I think we should focus more on suggesting resources for OP’s nephew, and maybe discussing those resources.
Take a look at Cornell’s K-12 birding advice:
the little movie is good, but I think it could be helpful (and, perhaps, fun) to do the following slides together or with an interested adult (e.g., to go over the larger vocabulary words and concepts). In my experience, kids thrive on some focused one-on-one time with an adult; something many families and schools may not be able to do with them very often.
I agree with you, but I think that the best way to learn classification is first to get familiar with a bunch of individual species of one kind of creature, and then have someone explain to you stuff like that these two are in the same genus, these four are in the same family, all these six are in the same order, all of them are in the same class and phylum. Because we can usually fairly easily see the similarities and differences.

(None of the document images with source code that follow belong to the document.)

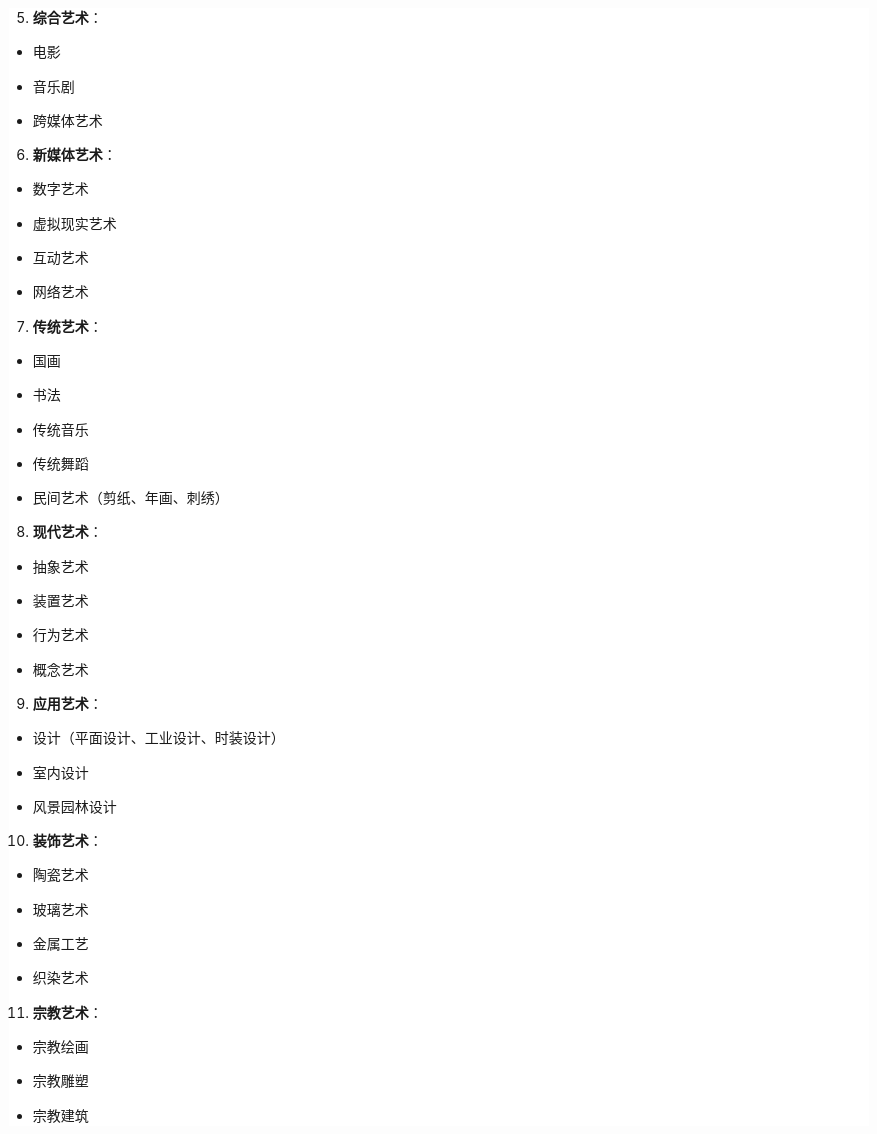 5. **综合艺术**：

- 电影

- 音乐剧

- 跨媒体艺术

6. **新媒体艺术**：

- 数字艺术

- 虚拟现实艺术

- 互动艺术

- 网络艺术

7. **传统艺术**：

- 国画

- 书法

- 传统音乐

- 传统舞蹈

- 民间艺术（剪纸、年画、刺绣）

8. **现代艺术**：

- 抽象艺术

- 装置艺术

- 行为艺术

- 概念艺术

9. **应用艺术**：

- 设计（平面设计、工业设计、时装设计）

- 室内设计

- 风景园林设计

10. **装饰艺术**：

- 陶瓷艺术

- 玻璃艺术

- 金属工艺

- 织染艺术

11. **宗教艺术**：

- 宗教绘画

- 宗教雕塑

- 宗教建筑
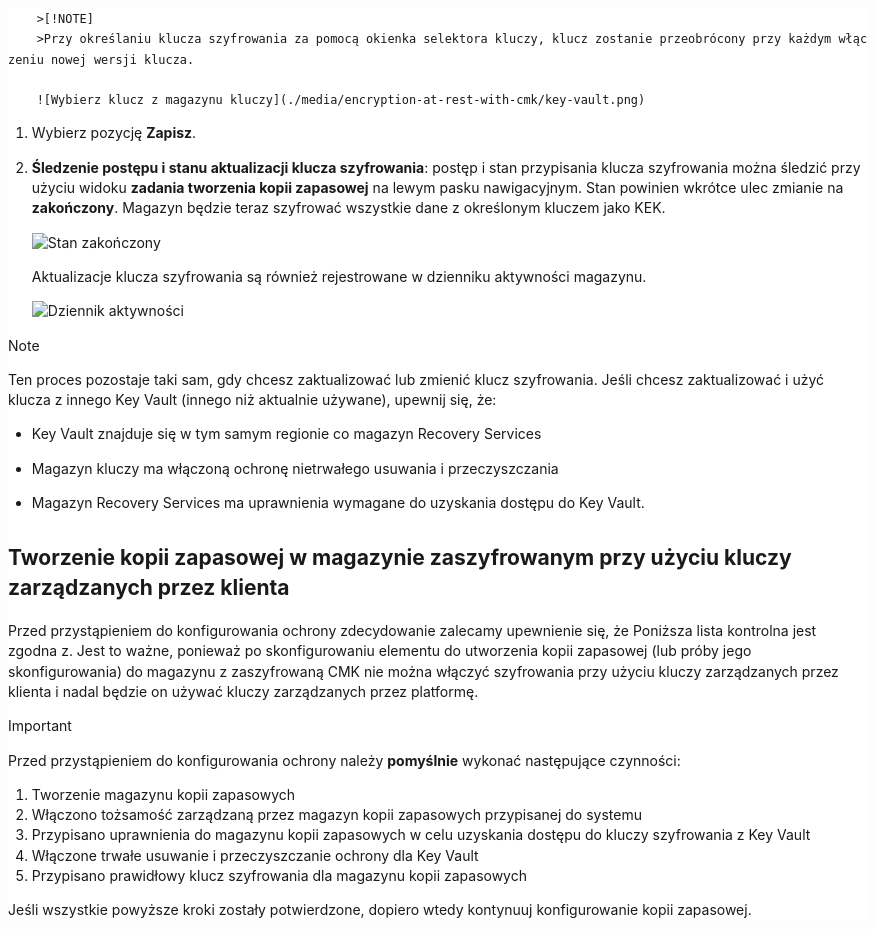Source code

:         >[!NOTE]
        >Przy określaniu klucza szyfrowania za pomocą okienka selektora kluczy, klucz zostanie przeobrócony przy każdym włączeniu nowej wersji klucza.

        ![Wybierz klucz z magazynu kluczy](./media/encryption-at-rest-with-cmk/key-vault.png)

1. Wybierz pozycję **Zapisz**.

1. **Śledzenie postępu i stanu aktualizacji klucza szyfrowania**: postęp i stan przypisania klucza szyfrowania można śledzić przy użyciu widoku **zadania tworzenia kopii zapasowej** na lewym pasku nawigacyjnym. Stan powinien wkrótce ulec zmianie na **zakończony**. Magazyn będzie teraz szyfrować wszystkie dane z określonym kluczem jako KEK.

    ![Stan zakończony](./media/encryption-at-rest-with-cmk/status-succeeded.png)

    Aktualizacje klucza szyfrowania są również rejestrowane w dzienniku aktywności magazynu.

    ![Dziennik aktywności](./media/encryption-at-rest-with-cmk/activity-log.png)

>[!NOTE]
> Ten proces pozostaje taki sam, gdy chcesz zaktualizować lub zmienić klucz szyfrowania. Jeśli chcesz zaktualizować i użyć klucza z innego Key Vault (innego niż aktualnie używane), upewnij się, że:
>
> - Key Vault znajduje się w tym samym regionie co magazyn Recovery Services
>
> - Magazyn kluczy ma włączoną ochronę nietrwałego usuwania i przeczyszczania
>
> - Magazyn Recovery Services ma uprawnienia wymagane do uzyskania dostępu do Key Vault.

## <a name="backing-up-to-a-vault-encrypted-with-customer-managed-keys"></a>Tworzenie kopii zapasowej w magazynie zaszyfrowanym przy użyciu kluczy zarządzanych przez klienta

Przed przystąpieniem do konfigurowania ochrony zdecydowanie zalecamy upewnienie się, że Poniższa lista kontrolna jest zgodna z. Jest to ważne, ponieważ po skonfigurowaniu elementu do utworzenia kopii zapasowej (lub próby jego skonfigurowania) do magazynu z zaszyfrowaną CMK nie można włączyć szyfrowania przy użyciu kluczy zarządzanych przez klienta i nadal będzie on używać kluczy zarządzanych przez platformę.

>[!IMPORTANT]
> Przed przystąpieniem do konfigurowania ochrony należy **pomyślnie** wykonać następujące czynności:
>
>1. Tworzenie magazynu kopii zapasowych
>1. Włączono tożsamość zarządzaną przez magazyn kopii zapasowych przypisanej do systemu
>1. Przypisano uprawnienia do magazynu kopii zapasowych w celu uzyskania dostępu do kluczy szyfrowania z Key Vault
>1. Włączone trwałe usuwanie i przeczyszczanie ochrony dla Key Vault
>1. Przypisano prawidłowy klucz szyfrowania dla magazynu kopii zapasowych
>
>Jeśli wszystkie powyższe kroki zostały potwierdzone, dopiero wtedy kontynuuj konfigurowanie kopii zapasowej.
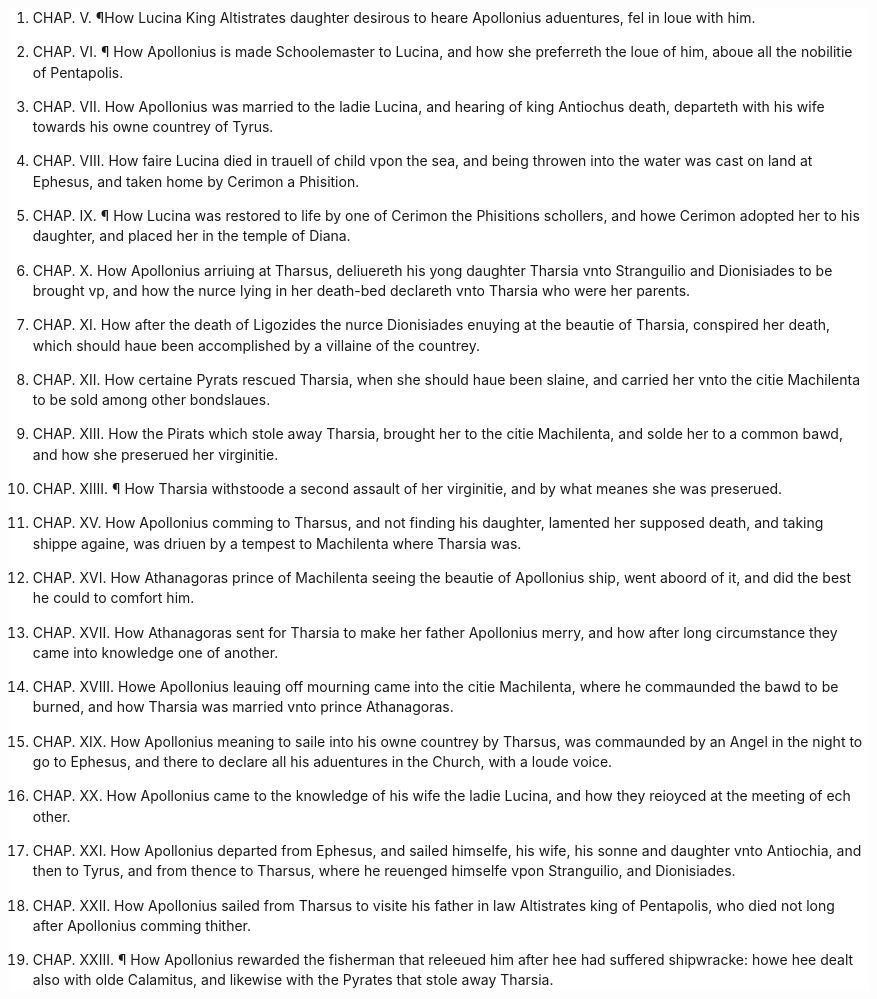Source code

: 1. CHAP. V. ¶How Lucina King Altistrates daughter desirous to heare Apollonius aduentures, fel in loue with him.

1. CHAP. VI.
¶ How Apollonius is made Schoolemaster to Lucina, and how she preferreth the loue of him, aboue all the nobilitie of Pentapolis.

1. CHAP. VII. How Apollonius was married to the ladie Lucina, and hearing of king Antiochus death, departeth with his wife towards his owne countrey of Tyrus.

1. CHAP. VIII. How faire Lucina died in trauell of child vpon the sea, and being throwen into the water was cast on land at Ephesus, and taken home by Cerimon a Phisition.

1. CHAP. IX. ¶ How Lucina was restored to life by one of Cerimon the Phisitions schollers, and howe Cerimon adopted her to his daughter, and placed her in the temple of Diana.

1. CHAP. X. How Apollonius arriuing at Tharsus, deliuereth his yong daughter Tharsia vnto Stranguilio and Dionisiades to be brought vp, and how the nurce lying in her death-bed declareth vnto Tharsia who were her parents.

1. CHAP. XI. How after the death of Ligozides the nurce Dionisiades enuying at the beautie of Tharsia, conspired her death, which should haue been accomplished by a villaine of the countrey.

1. CHAP. XII. How certaine Pyrats rescued Tharsia, when she should haue been slaine, and carried her vnto the citie Machilenta to be sold among other bondslaues.

1. CHAP. XIII. How the Pirats which stole away Tharsia, brought her to the citie Machilenta, and solde her to a common bawd, and how she preserued her virginitie.

1. CHAP. XIIII. ¶ How Tharsia withstoode a second assault of her virginitie, and by what meanes she was preserued.

1. CHAP. XV. How Apollonius comming to Tharsus, and not finding his daughter, lamented her supposed death, and taking shippe againe, was driuen by a tempest to Machilenta where Tharsia was.

1. CHAP. XVI. How Athanagoras prince of Machilenta seeing the beautie of Apollonius ship, went aboord of it, and did the best he could to comfort him.

1. CHAP. XVII. How Athanagoras sent for Tharsia to make her father Apollonius merry, and how after long circumstance they came into knowledge one of another.

1. CHAP. XVIII. Howe Apollonius leauing off mourning came into the citie Machilenta, where he commaunded the bawd to be burned, and how Tharsia was married vnto prince Athanagoras.

1. CHAP. XIX. How Apollonius meaning to saile into his owne countrey by Tharsus, was commaunded by an Angel in the night to go to Ephesus, and there to declare all his aduentures in the Church, with a loude voice.

1. CHAP. XX. How Apollonius came to the knowledge of his wife the ladie Lucina, and how they reioyced at the meeting of ech other.

1. CHAP. XXI. How Apollonius departed from Ephesus, and sailed himselfe, his wife, his sonne and daughter vnto Antiochia, and then to Tyrus, and from thence to Tharsus, where he reuenged himselfe vpon Stranguilio, and Dionisiades.

1. CHAP. XXII. How Apollonius sailed from Tharsus to visite his father in law Altistrates king of Pentapolis, who died not long after Apollonius comming thither.

1. CHAP. XXIII. ¶ How Apollonius rewarded the fisherman that releeued him after hee had suffered shipwracke: howe hee dealt also with olde Calamitus, and likewise with the Pyrates that stole away Tharsia.
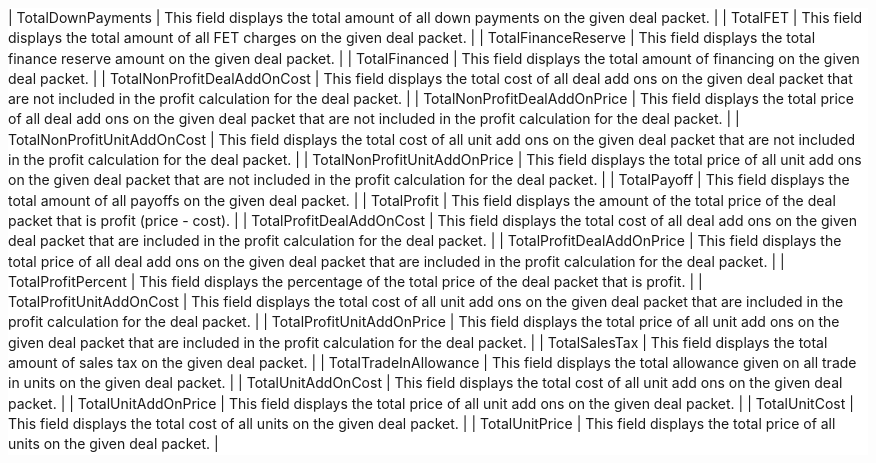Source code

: | TotalDownPayments            | This field displays the total amount of all down payments on the given deal packet.                                                                                                                |
| TotalFET                     | This field displays the total amount of all FET charges on the given deal packet.                                                                                                                  |
| TotalFinanceReserve          | This field displays the total finance reserve amount on the given deal packet.                                                                                                                     |
| TotalFinanced                | This field displays the total amount of financing on the given deal packet.                                                                                                                        |
| TotalNonProfitDealAddOnCost  | This field displays the total cost of all deal add ons on the given deal packet that are not included in the profit calculation for the deal packet.                                               |
| TotalNonProfitDealAddOnPrice | This field displays the total price of all deal add ons on the given deal packet that are not included in the profit calculation for the deal packet.                                              |
| TotalNonProfitUnitAddOnCost  | This field displays the total cost of all unit add ons on the given deal packet that are not included in the profit calculation for the deal packet.                                               |
| TotalNonProfitUnitAddOnPrice | This field displays the total price of all unit add ons on the given deal packet that are not included in the profit calculation for the deal packet.                                              |
| TotalPayoff                  | This field displays the total amount of all payoffs on the given deal packet.                                                                                                                      |
| TotalProfit                  | This field displays the amount of the total price of the deal packet that is profit (price - cost).                                                                                                |
| TotalProfitDealAddOnCost     | This field displays the total cost of all deal add ons on the given deal packet that are included in the profit calculation for the deal packet.                                                   |
| TotalProfitDealAddOnPrice    | This field displays the total price of all deal add ons on the given deal packet that are included in the profit calculation for the deal packet.                                                  |
| TotalProfitPercent           | This field displays the percentage of the total price of the deal packet that is profit.                                                                                                           |
| TotalProfitUnitAddOnCost     | This field displays the total cost of all unit add ons on the given deal packet that are included in the profit calculation for the deal packet.                                                   |
| TotalProfitUnitAddOnPrice    | This field displays the total price of all unit add ons on the given deal packet that are included in the profit calculation for the deal packet.                                                  |
| TotalSalesTax                | This field displays the total amount of sales tax on the given deal packet.                                                                                                                        |
| TotalTradeInAllowance        | This field displays the total allowance given on all trade in units on the given deal packet.                                                                                                      |
| TotalUnitAddOnCost           | This field displays the total cost of all unit add ons on the given deal packet.                                                                                                                   |
| TotalUnitAddOnPrice          | This field displays the total price of all unit add ons on the given deal packet.                                                                                                                  |
| TotalUnitCost                | This field displays the total cost of all units on the given deal packet.                                                                                                                          |
| TotalUnitPrice               | This field displays the total price of all units on the given deal packet.                                                                                                                         |
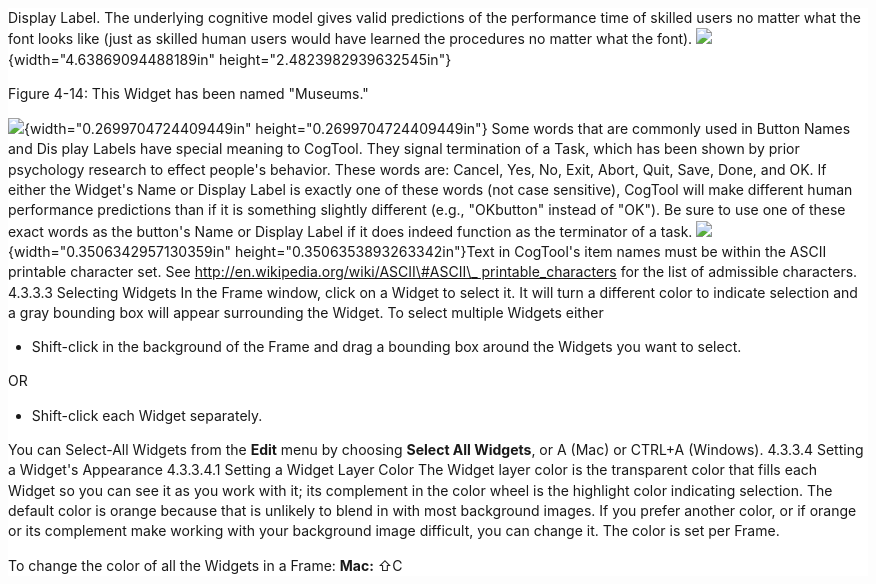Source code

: Display Label. The underlying cognitive model gives valid predictions
of the performance time of skilled users no matter what the font looks
like (just as skilled human users would have learned the procedures no
matter what the font).
![](/assets/user-guide/media/image61.jpg){width="4.63869094488189in"
height="2.4823982939632545in"}

Figure 4-14: This Widget has been named "Museums."

![](/assets/user-guide/media/image17.jpg){width="0.2699704724409449in"
height="0.2699704724409449in"} Some words that are commonly used in
Button Names and Dis play Labels have special meaning to CogTool. They
signal termination of a Task, which has been shown by prior psychology
research to effect people's behavior. These words are: Cancel, Yes,
No, Exit, Abort, Quit, Save, Done, and OK. If either the Widget's Name
or Display Label is exactly one of these words (not case sensitive),
CogTool will make different human performance predictions than if it
is something slightly different (e.g., "OKbutton" instead of "OK"). Be
sure to use one of these exact words as the button's Name or Display
Label if it does indeed function as the terminator of a task.
![](/assets/user-guide/media/image38.jpg){width="0.3506342957130359in"
height="0.3506353893263342in"}Text in CogTool's item names must be
within the ASCII printable character set. See
[http://en.wikipedia.org/wiki/ASCII\#ASCII\_
printable\_characters](http://act-r.psy.cmu.edu/) for the list of
admissible characters.
4.3.3.3 Selecting Widgets
In the Frame window, click on a Widget to select it. It will turn a
different color to indicate selection and a gray bounding box will
appear surrounding the Widget.
To select multiple Widgets either

-   Shift-click in the background of the Frame and drag a bounding box
    around the Widgets you want to select.

OR

-   Shift-click each Widget separately.

You can Select-All Widgets from the **Edit** menu by choosing **Select
All Widgets**, or A (Mac) or CTRL+A (Windows).
4.3.3.4 Setting a Widget's Appearance
4.3.3.4.1 Setting a Widget Layer Color
The Widget layer color is the transparent color that fills each Widget
so you can see it as you work with it; its complement in the color
wheel is the highlight color indicating selection. The default color
is orange because that is unlikely to blend in with most background
images. If you prefer another color, or if orange or its complement
make working with your background image difficult, you can change it.
The color is set per Frame.

To change the color of all the Widgets in a Frame: **Mac:** ⇧C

And then, if you know a few other species, that same person can explain to you which ones are in different families and so on, and why.
To me it doesn’t make much sense at age 7 to learn classification as an abstract scheme unless you have a way of applying it to organisms in the real world. Which, after all, is why classification was invented in the first place.
Not precisely what you are looking for, but I bet your nephew would love looking through Bird and Moon comics. Many of them are super educational, while also very funny!